Once the competition and the breeding processes were chugging along, new strategies were being created and the computer played one game after another with itself. I allowed it to run all night, and all day the next day, and all that week, searching for that good idea, that winning strategy that I could not have taught it even if I'd wanted to. Every once in a while, I would interrupt the search to play a game against the current best strategy evolved so far. At first, the randomly-chosen strategies were pretty terrible. After only a few hours, I found I could still beat the computer regularly and with little effort. After a day or two, it became noticeably more difficult to win, and I found I had to concentrate more carefully to avoid the strategic tricks pulled by the computer. After four days, the computer began to win regularly, and after about a week, I found I could no longer win even a single game against the computer program that I myself had created. Now let me assure you, that is a spooky feeling, to be outsmarted by one's own creation. It was definitely a Frankenstein moment for me.

The type of search algorithm I used in the Othello game is known as a genetic algorithm (GA) because it mimics natural selection. GAs typically include most of the elements I've described above: a competition process, a breeding process that uses genetic operators like cross-over and mutation, and a fitness function or merit score. Randomness plays a vital role in the successful operation of any GA, but it isn't just a random search. Applying the fitness function to select competitors and breeding partners ensures the algorithm as a whole behaves as a kind of a algorithmic ratchet, always making progress toward a more fit population. Random variation together with deterministic filtering, survival of the fittest, is the hallmark of GA. Another common characteristic is the distinction between a genome and a phenome. In the Othello example, the genome was the Static Evaluation Vector, which resembles DNA in function. The phenome, the organism itself, is the rest of the game playing machinery — the mini-max tree search with optimizations and the codified rules that prevent the game making illegal moves.

And so you see, evolution exists. It is, as they say nowadays, a thing. I've touched it, implemented it, and watched it create things that surprised me.
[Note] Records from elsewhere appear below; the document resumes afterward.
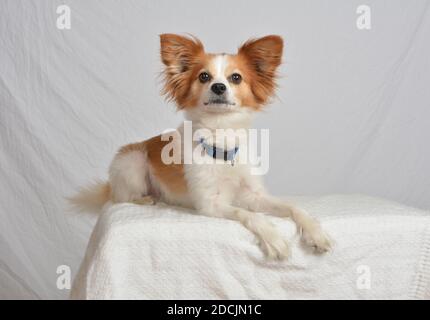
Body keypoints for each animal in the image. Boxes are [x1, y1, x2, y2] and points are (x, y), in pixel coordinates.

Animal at [71, 33, 332, 258]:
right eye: (204, 77)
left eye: (236, 77)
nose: (219, 87)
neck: (221, 139)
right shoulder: (210, 204)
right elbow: (248, 214)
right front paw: (273, 238)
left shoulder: (254, 195)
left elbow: (292, 207)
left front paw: (315, 233)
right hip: (133, 162)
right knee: (121, 197)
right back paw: (147, 199)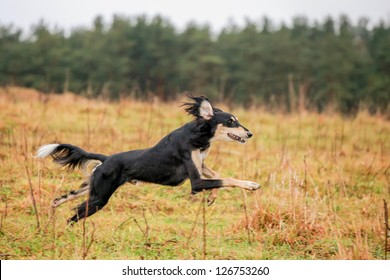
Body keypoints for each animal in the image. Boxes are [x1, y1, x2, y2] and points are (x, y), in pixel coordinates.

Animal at [36, 93, 260, 224]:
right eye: (231, 121)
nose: (250, 134)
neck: (198, 134)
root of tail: (106, 158)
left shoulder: (201, 164)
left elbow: (217, 175)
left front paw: (213, 196)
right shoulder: (195, 181)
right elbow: (225, 179)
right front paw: (250, 185)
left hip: (92, 188)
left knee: (59, 199)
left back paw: (50, 220)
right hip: (99, 197)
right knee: (73, 216)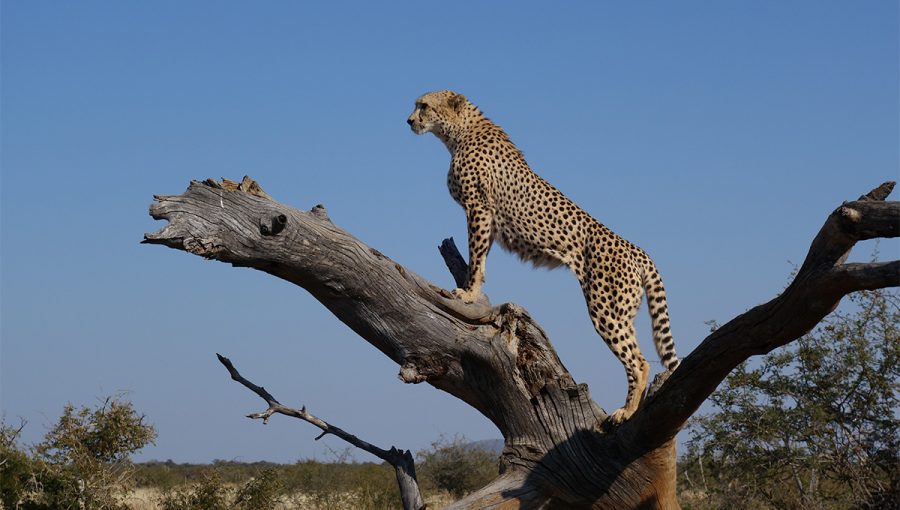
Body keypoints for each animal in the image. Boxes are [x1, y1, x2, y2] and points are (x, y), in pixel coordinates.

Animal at [410, 90, 684, 422]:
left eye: (424, 106)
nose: (409, 120)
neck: (459, 132)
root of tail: (638, 250)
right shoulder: (487, 218)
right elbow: (482, 258)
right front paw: (473, 289)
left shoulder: (478, 208)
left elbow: (476, 257)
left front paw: (467, 293)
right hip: (624, 310)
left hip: (606, 308)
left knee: (639, 361)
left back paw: (626, 411)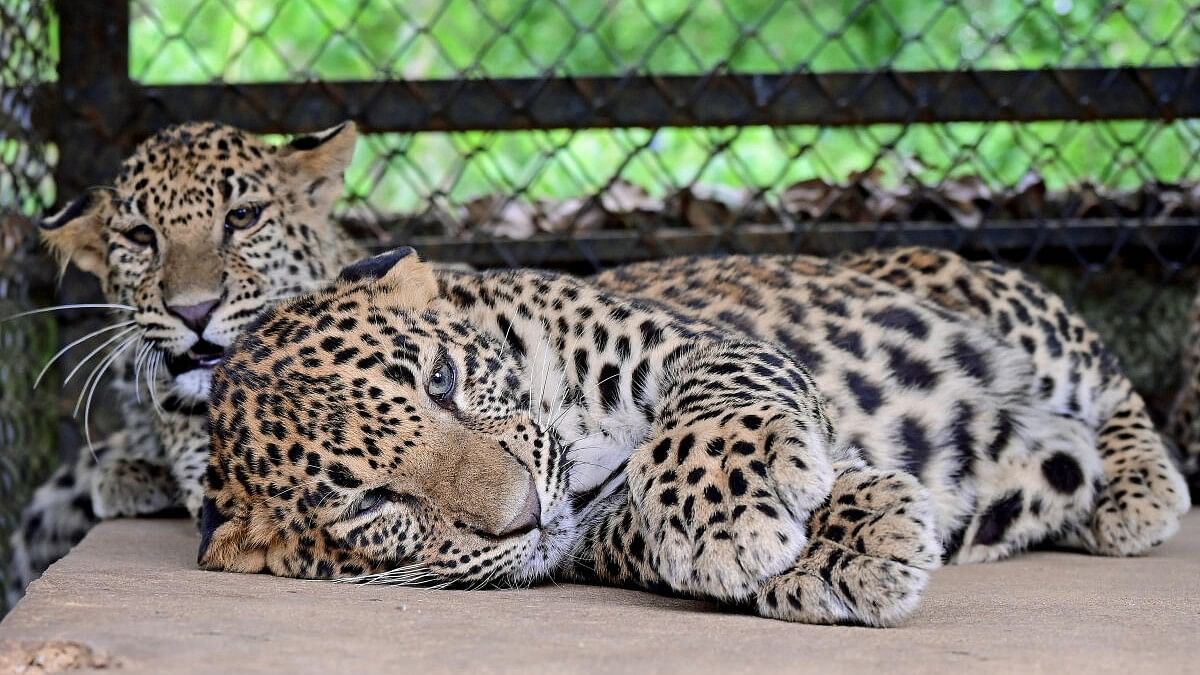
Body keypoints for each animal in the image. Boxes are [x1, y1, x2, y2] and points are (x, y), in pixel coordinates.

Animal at [199, 242, 1190, 624]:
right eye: (374, 503)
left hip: (1001, 305)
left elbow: (711, 414)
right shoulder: (593, 533)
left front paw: (733, 510)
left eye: (441, 381)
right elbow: (644, 522)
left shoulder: (685, 345)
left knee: (1109, 381)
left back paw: (1136, 490)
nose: (525, 515)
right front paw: (850, 542)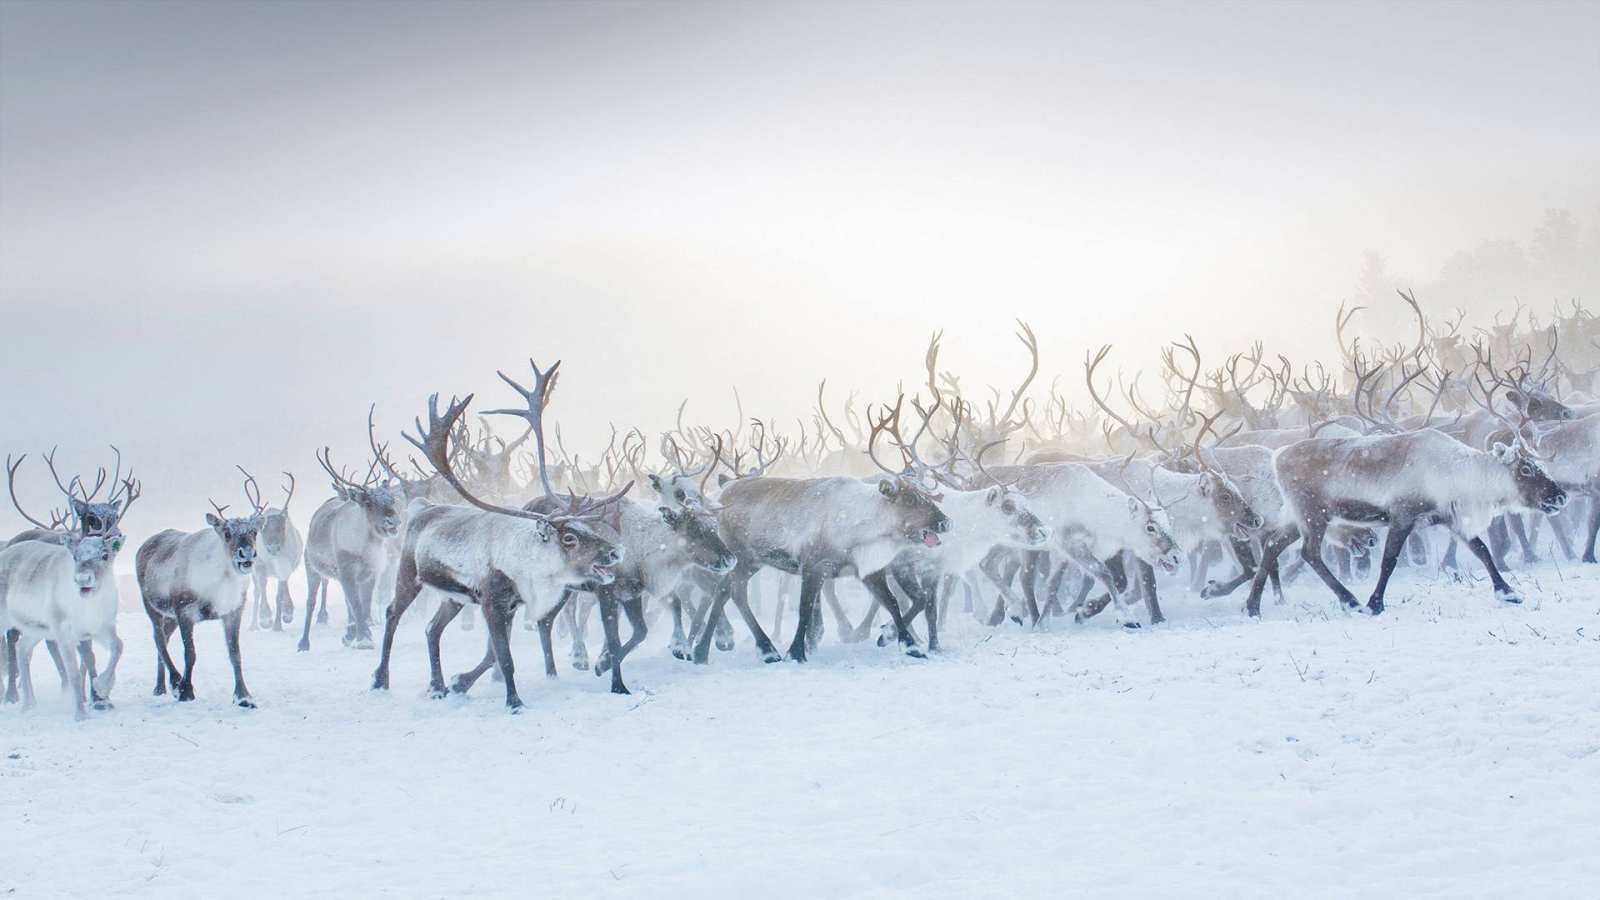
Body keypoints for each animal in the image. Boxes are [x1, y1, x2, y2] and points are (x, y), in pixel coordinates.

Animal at [136, 469, 267, 707]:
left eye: (254, 531)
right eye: (227, 533)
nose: (246, 554)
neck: (219, 585)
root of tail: (144, 545)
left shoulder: (233, 610)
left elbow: (235, 653)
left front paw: (243, 696)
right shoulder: (184, 610)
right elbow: (190, 653)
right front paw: (185, 690)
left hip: (170, 616)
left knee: (163, 639)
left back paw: (160, 687)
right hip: (151, 605)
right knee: (158, 639)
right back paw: (174, 682)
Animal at [370, 388, 626, 712]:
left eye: (586, 526)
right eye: (569, 537)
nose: (615, 552)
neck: (529, 567)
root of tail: (421, 509)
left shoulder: (511, 605)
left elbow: (495, 652)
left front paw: (459, 682)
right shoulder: (493, 602)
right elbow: (504, 657)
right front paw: (514, 702)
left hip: (454, 597)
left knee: (431, 629)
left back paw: (437, 687)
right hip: (408, 574)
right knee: (393, 613)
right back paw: (380, 680)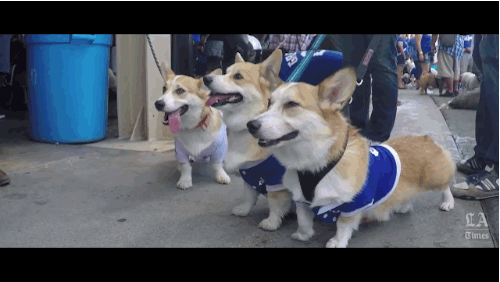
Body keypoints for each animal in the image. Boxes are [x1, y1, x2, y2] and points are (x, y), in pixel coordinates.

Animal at [201, 49, 292, 230]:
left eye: (238, 76)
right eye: (226, 72)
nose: (206, 78)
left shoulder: (276, 179)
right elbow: (249, 195)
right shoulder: (249, 175)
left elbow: (275, 203)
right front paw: (244, 210)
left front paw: (272, 222)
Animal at [248, 67, 456, 248]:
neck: (315, 164)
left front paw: (337, 242)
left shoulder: (354, 203)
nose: (251, 125)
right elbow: (303, 219)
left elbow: (343, 225)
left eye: (291, 104)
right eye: (269, 103)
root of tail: (426, 138)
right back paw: (402, 206)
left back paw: (447, 203)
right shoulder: (302, 200)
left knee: (445, 186)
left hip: (434, 177)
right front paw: (302, 235)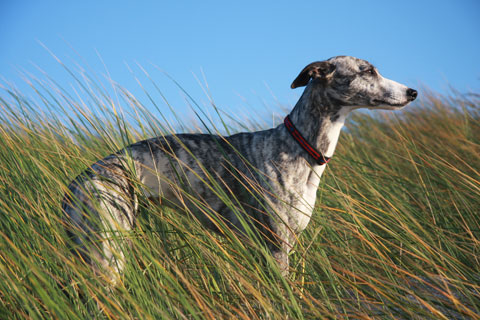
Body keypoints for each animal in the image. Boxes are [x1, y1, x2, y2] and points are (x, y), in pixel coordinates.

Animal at [62, 55, 416, 282]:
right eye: (367, 71)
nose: (412, 92)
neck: (298, 145)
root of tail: (81, 179)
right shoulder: (276, 247)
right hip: (110, 251)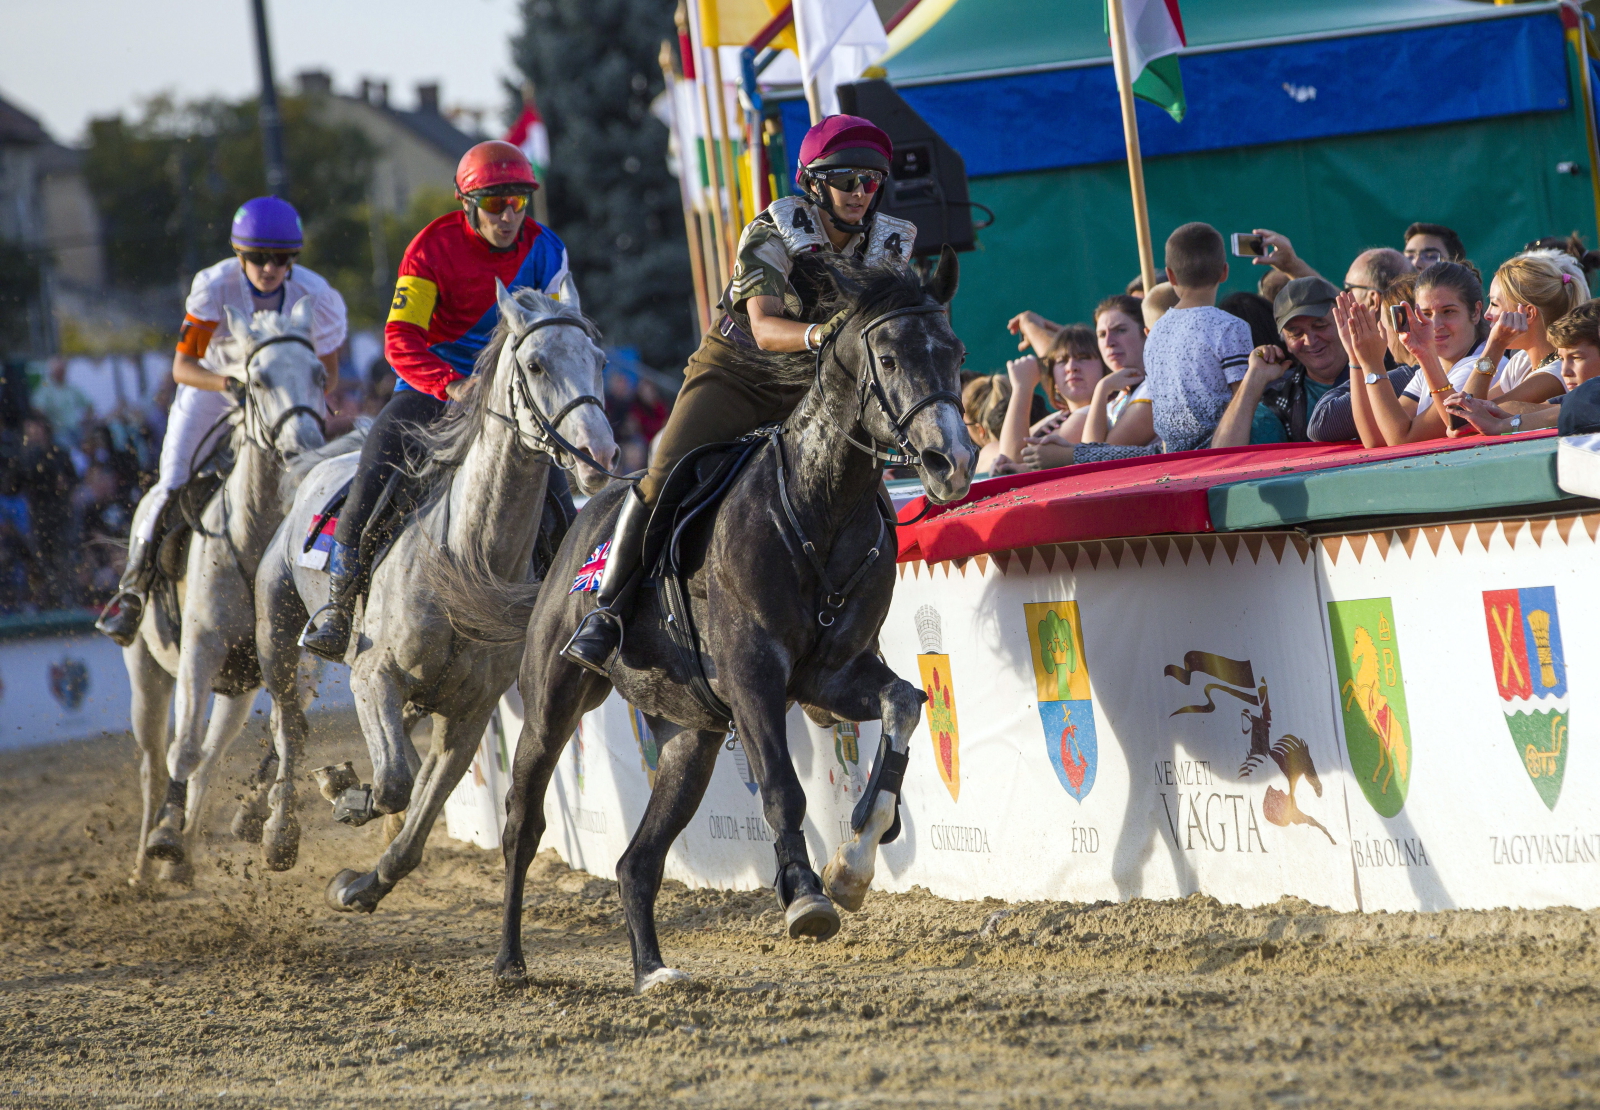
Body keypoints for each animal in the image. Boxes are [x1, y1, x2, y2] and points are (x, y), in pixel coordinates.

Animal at [124, 302, 331, 889]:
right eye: (258, 380)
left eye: (319, 374)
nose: (303, 446)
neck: (256, 537)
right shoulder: (201, 649)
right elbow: (184, 747)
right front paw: (166, 839)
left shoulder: (299, 658)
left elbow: (288, 732)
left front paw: (262, 820)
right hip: (147, 671)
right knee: (157, 761)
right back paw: (147, 862)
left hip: (235, 691)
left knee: (212, 757)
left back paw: (182, 859)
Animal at [254, 283, 617, 908]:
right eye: (536, 364)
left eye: (598, 360)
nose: (600, 453)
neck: (466, 561)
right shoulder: (372, 672)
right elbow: (395, 783)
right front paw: (347, 793)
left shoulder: (469, 714)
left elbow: (417, 816)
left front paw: (361, 885)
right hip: (274, 629)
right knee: (290, 723)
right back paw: (279, 832)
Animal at [496, 249, 972, 991]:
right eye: (890, 357)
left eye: (955, 352)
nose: (952, 462)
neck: (818, 508)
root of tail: (581, 517)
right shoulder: (754, 676)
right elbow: (781, 787)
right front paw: (805, 895)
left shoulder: (831, 676)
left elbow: (905, 703)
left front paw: (854, 863)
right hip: (552, 702)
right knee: (523, 822)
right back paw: (511, 961)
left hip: (689, 738)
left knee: (637, 861)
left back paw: (653, 971)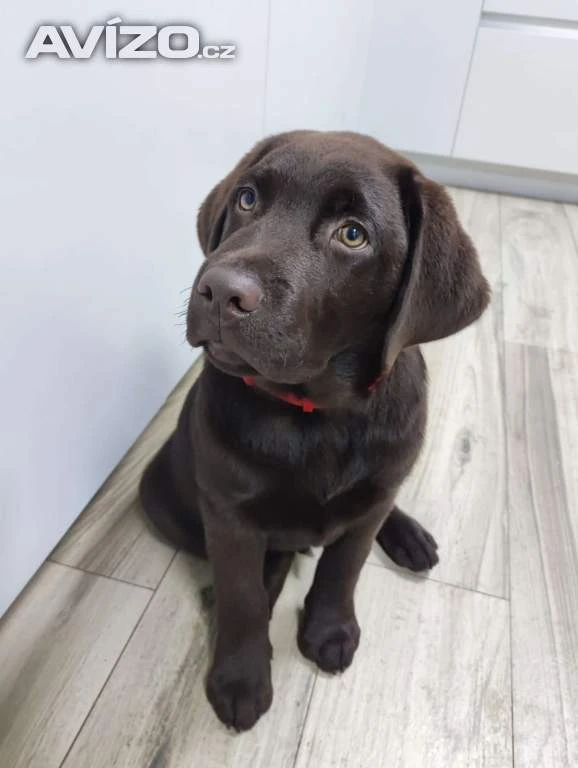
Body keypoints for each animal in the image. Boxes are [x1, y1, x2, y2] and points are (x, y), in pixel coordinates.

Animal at [139, 130, 490, 731]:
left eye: (352, 234)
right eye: (248, 199)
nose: (219, 291)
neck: (317, 414)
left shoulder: (366, 508)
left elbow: (343, 567)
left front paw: (329, 631)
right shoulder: (229, 515)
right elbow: (242, 595)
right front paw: (241, 677)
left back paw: (407, 534)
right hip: (160, 495)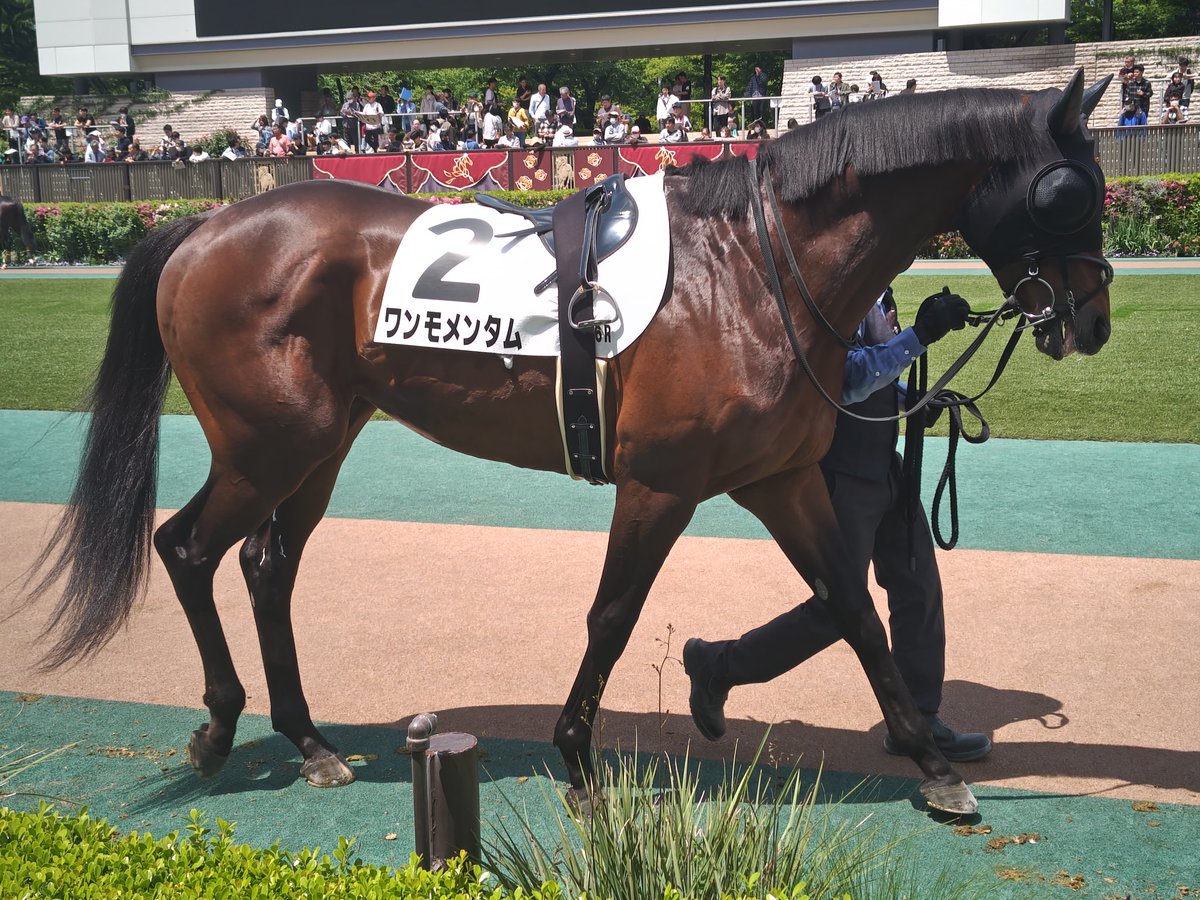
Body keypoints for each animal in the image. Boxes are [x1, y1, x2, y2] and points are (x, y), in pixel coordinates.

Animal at [28, 70, 1113, 816]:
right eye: (1068, 192)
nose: (1092, 321)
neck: (752, 268)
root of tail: (205, 225)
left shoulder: (782, 478)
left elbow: (852, 605)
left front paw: (930, 763)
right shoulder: (660, 483)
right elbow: (613, 616)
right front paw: (579, 758)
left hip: (319, 446)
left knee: (266, 566)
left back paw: (307, 739)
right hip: (267, 445)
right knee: (187, 548)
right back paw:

Evolution is not simply a random number generator, but rather an algorithm that systematically trolls the vast ocean of randomness to make steady progress in the direction of survivability. It is not just a way to create useful new ideas and individuals, it may be the only such algorithm we know of. And so it worries and frustrates me to see results like the recent Pew poll on the Public's View of Human Evolution that suggests more and more people do not believe that biological evolution is a thing.

To be sure, random mutation without the rational, mechanical ratcheting of natural selection would make no progress at all. The probability of producing something useful, or more useful, from such a coin flip process is unimaginably small. But randomness is the seed of creation, the origin of species. It is the essence of humanity and certainty its antithesis. When a man is entirely reduced to numbers, he ceases to be alive.